===== Source material

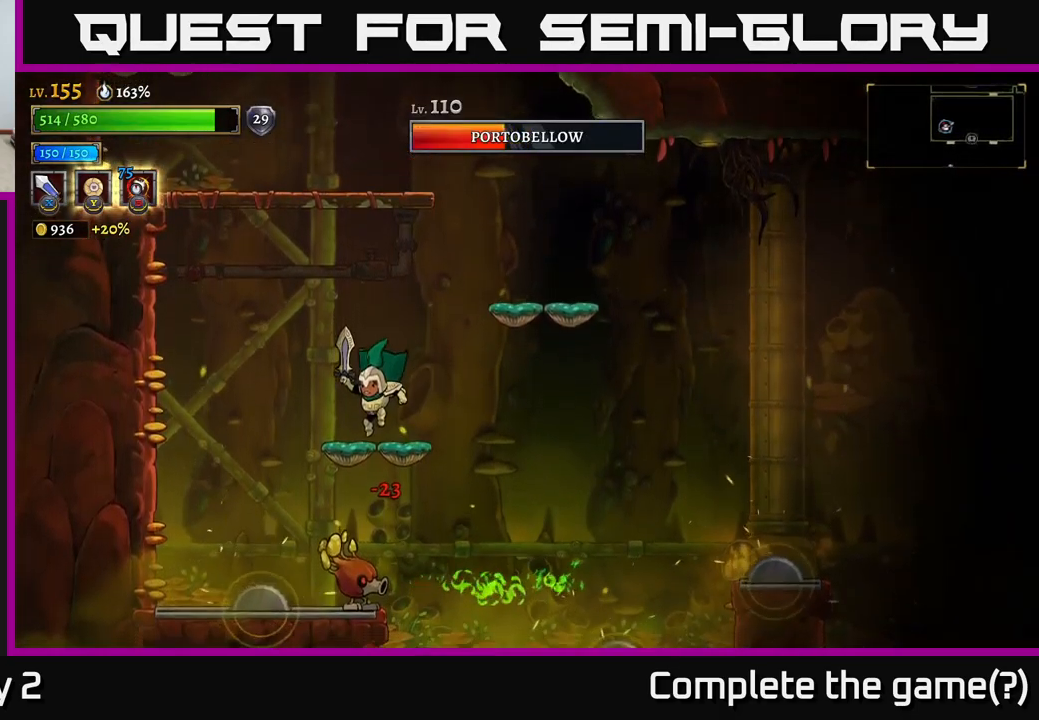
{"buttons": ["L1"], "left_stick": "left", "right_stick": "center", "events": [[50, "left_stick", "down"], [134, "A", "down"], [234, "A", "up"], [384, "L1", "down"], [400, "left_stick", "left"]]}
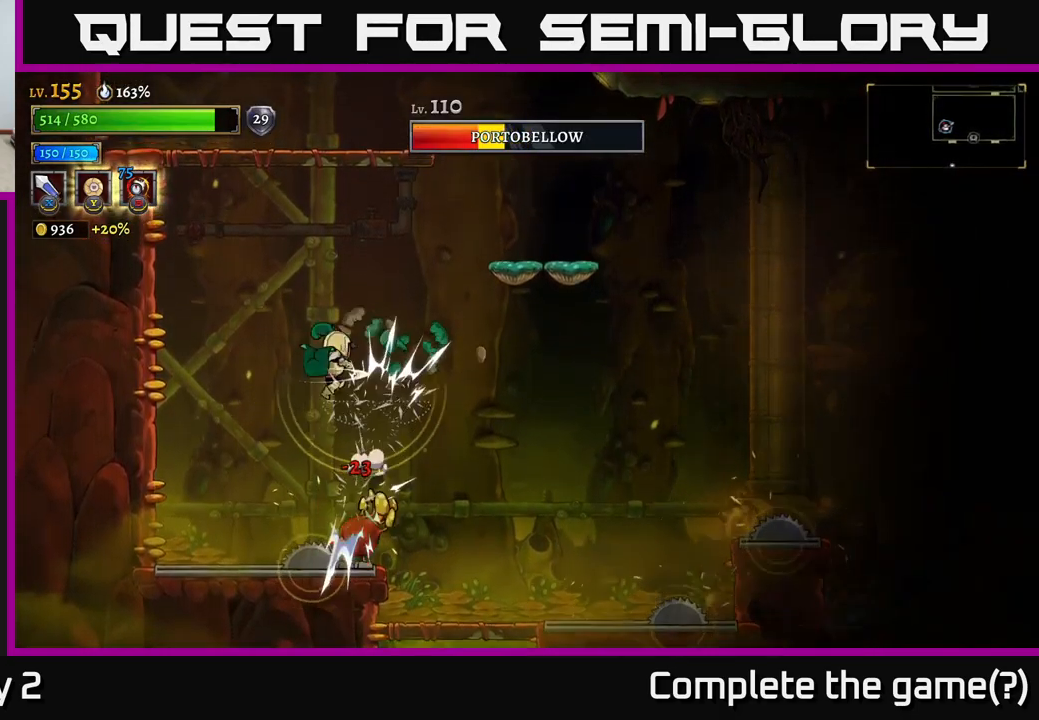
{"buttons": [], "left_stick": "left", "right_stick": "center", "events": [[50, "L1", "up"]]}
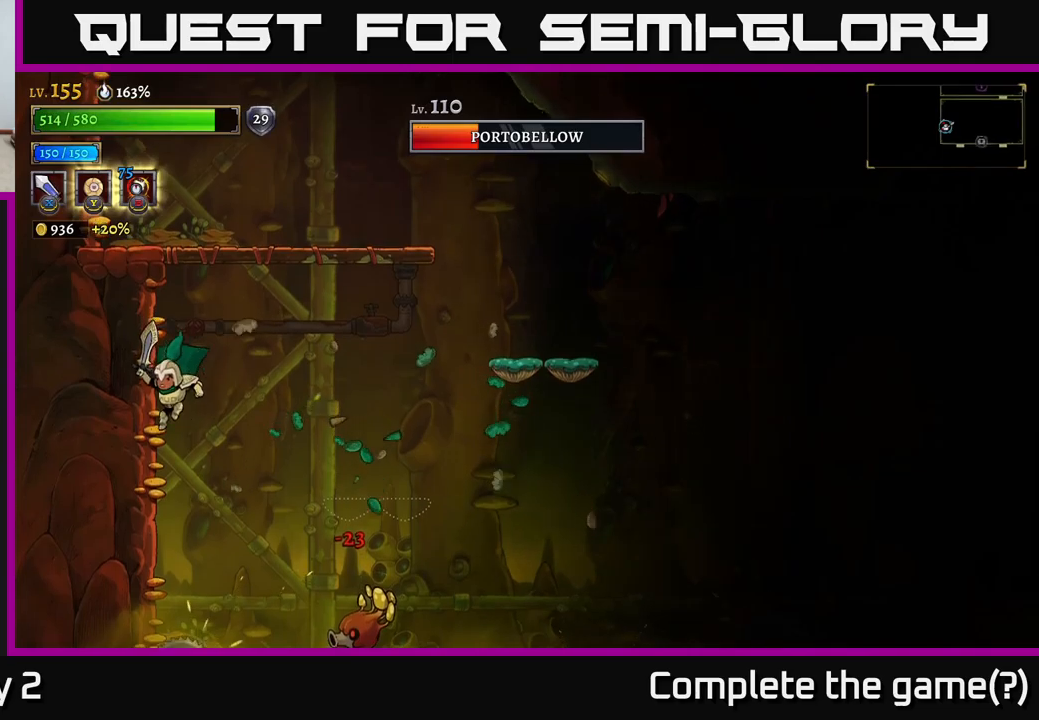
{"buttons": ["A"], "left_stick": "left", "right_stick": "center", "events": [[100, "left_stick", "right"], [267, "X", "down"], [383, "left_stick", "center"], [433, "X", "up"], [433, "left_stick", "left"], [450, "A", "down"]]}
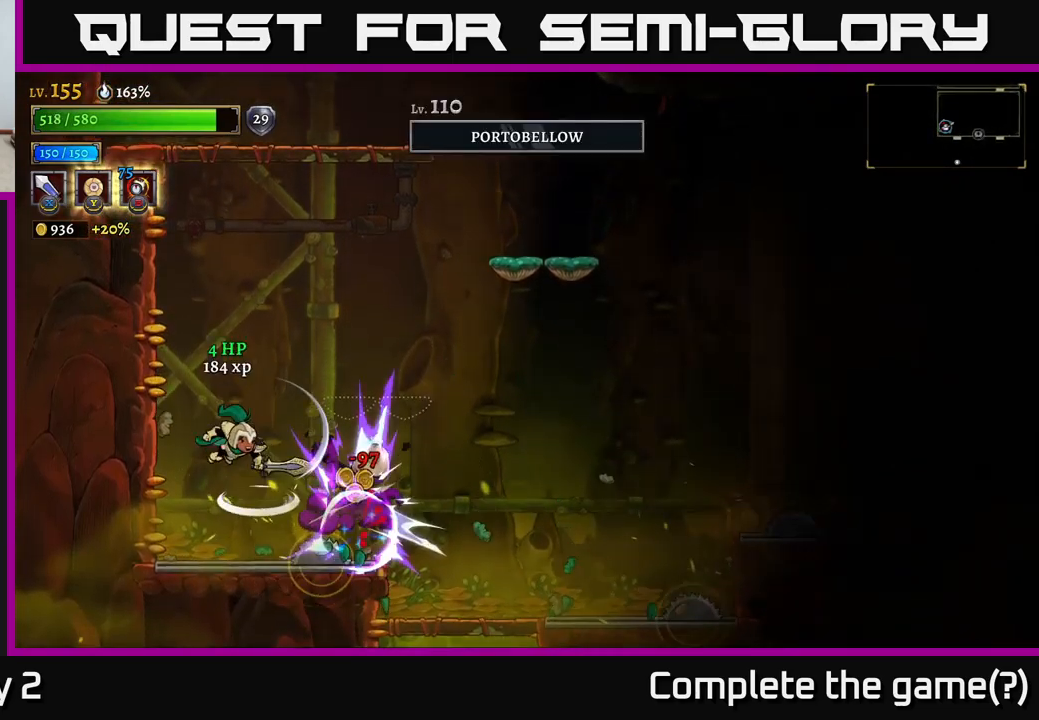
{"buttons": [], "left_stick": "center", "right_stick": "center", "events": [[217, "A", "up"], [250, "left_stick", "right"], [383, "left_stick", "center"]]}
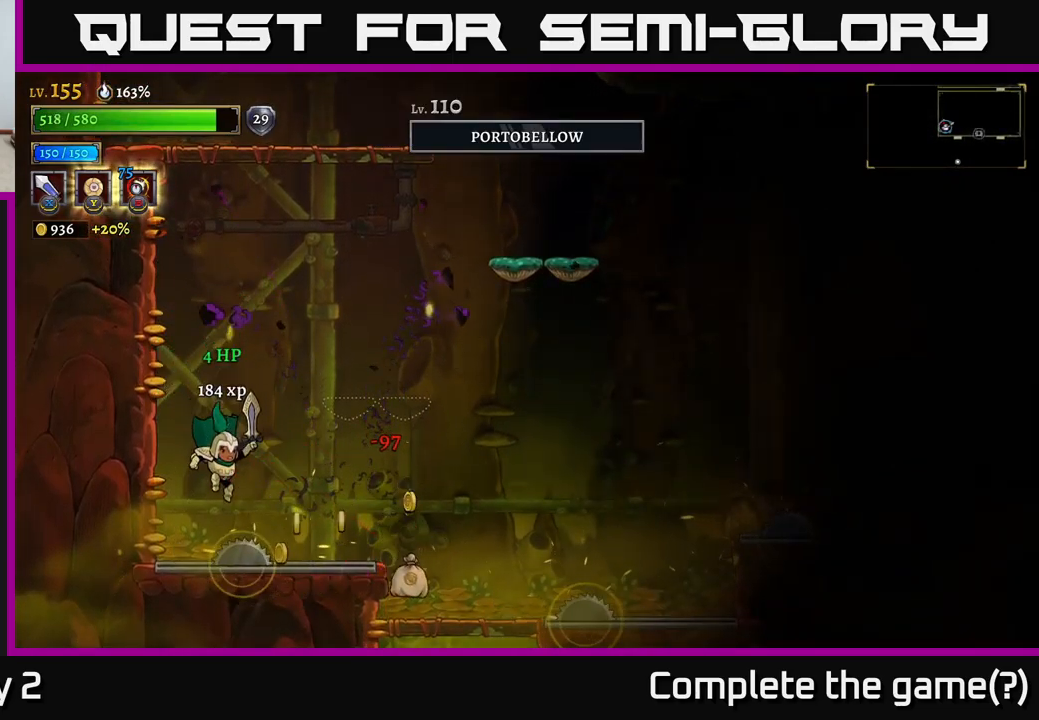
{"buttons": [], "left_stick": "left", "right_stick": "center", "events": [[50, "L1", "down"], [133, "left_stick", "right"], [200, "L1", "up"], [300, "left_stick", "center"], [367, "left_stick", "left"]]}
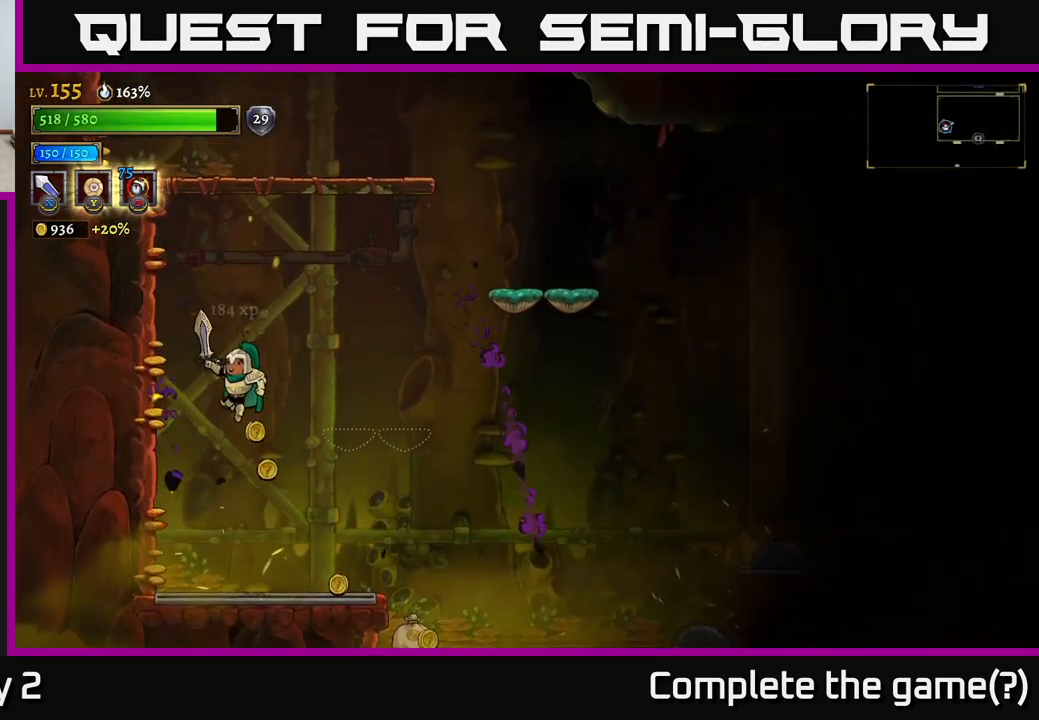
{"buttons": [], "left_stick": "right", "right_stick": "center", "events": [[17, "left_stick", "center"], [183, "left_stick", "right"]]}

==========

In repeating the lines above, keep the wording exact and leave every picture out.

{"buttons": ["L1"], "left_stick": "left", "right_stick": "center", "events": [[50, "left_stick", "down"], [134, "A", "down"], [234, "A", "up"], [384, "L1", "down"], [400, "left_stick", "left"]]}
{"buttons": [], "left_stick": "left", "right_stick": "center", "events": [[50, "L1", "up"]]}
{"buttons": ["A"], "left_stick": "left", "right_stick": "center", "events": [[100, "left_stick", "right"], [267, "X", "down"], [383, "left_stick", "center"], [433, "X", "up"], [433, "left_stick", "left"], [450, "A", "down"]]}
{"buttons": [], "left_stick": "center", "right_stick": "center", "events": [[217, "A", "up"], [250, "left_stick", "right"], [383, "left_stick", "center"]]}
{"buttons": [], "left_stick": "left", "right_stick": "center", "events": [[50, "L1", "down"], [133, "left_stick", "right"], [200, "L1", "up"], [300, "left_stick", "center"], [367, "left_stick", "left"]]}
{"buttons": [], "left_stick": "right", "right_stick": "center", "events": [[17, "left_stick", "center"], [183, "left_stick", "right"]]}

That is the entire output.